Heat a pot or Dutch oven over medium heat. Add 2 Tbsp of butter and chopped onion. Cook them until they are soft and tender. It takes usually 3-4 minutes.
Add chopped garlic and cook for another 1-2 minutes.
Add unwashed rice and stir it for 1-2 minutes to coat it with oil.
Add the white wine and cook the rice in the wine until the wine is absorbed or steamed away. It usually takes 2 minutes.
Add chopped butternut squash and veggie broth. Stir.
Add seasoning (thyme, oregano, cumin, salt, black pepper) and bring it to boil.
Switch to oven
Pre-heat oven on 390 Fahrenheit (200 degrees Celsius). Cover it with an oven-safe lid and bake the risotto for 20 minutes undisturbed.

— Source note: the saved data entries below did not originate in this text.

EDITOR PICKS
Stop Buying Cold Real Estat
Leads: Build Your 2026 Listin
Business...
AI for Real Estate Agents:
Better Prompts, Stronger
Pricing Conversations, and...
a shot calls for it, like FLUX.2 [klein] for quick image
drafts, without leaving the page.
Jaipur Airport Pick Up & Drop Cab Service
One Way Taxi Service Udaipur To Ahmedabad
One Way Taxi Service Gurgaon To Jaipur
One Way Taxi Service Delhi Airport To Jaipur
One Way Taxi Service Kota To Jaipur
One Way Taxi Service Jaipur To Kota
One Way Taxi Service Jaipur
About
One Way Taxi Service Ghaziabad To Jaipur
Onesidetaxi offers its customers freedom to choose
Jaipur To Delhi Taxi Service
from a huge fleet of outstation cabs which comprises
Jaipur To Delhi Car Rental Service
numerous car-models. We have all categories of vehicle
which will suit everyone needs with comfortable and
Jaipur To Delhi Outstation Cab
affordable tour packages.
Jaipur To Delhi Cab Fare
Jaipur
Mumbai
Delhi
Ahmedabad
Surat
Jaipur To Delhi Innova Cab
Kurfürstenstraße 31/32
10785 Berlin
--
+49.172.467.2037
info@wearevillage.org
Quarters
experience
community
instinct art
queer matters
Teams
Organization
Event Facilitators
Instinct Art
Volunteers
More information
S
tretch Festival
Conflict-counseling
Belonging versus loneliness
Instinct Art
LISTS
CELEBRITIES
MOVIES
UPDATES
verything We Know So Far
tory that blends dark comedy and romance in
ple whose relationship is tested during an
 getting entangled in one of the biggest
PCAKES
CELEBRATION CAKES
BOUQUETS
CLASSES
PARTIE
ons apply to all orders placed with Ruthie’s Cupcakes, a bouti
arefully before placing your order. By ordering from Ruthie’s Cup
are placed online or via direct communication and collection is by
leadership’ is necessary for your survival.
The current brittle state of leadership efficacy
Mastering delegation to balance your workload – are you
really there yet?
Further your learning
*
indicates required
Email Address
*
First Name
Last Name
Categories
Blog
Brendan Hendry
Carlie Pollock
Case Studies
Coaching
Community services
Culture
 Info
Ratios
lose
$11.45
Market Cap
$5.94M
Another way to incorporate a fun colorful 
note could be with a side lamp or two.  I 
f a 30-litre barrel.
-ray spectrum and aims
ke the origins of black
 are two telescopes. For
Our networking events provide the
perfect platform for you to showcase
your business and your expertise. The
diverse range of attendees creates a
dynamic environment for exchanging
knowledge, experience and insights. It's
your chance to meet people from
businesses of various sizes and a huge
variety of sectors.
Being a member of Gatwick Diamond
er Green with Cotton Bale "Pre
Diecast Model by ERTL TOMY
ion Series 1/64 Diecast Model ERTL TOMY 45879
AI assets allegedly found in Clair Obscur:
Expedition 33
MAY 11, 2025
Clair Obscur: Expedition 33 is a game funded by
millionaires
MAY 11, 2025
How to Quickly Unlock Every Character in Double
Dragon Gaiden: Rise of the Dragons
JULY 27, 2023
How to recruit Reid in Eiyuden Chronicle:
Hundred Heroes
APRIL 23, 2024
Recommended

When it is ready, take the lid off. Add pre-cooked frozen peas and 2 Tbsp butter. Mix well. Cover it with a lid again and leave it to rest for 5 minutes. Serve it with toasted pine nuts and freshly chopped parsley. Enjoy!
How to toast pine nuts?
Take a frying pan and heat it over medium heat. No need to add oil or butter.
Add pine nuts and toast them until brownish. Stir continuously with a wooden spatula.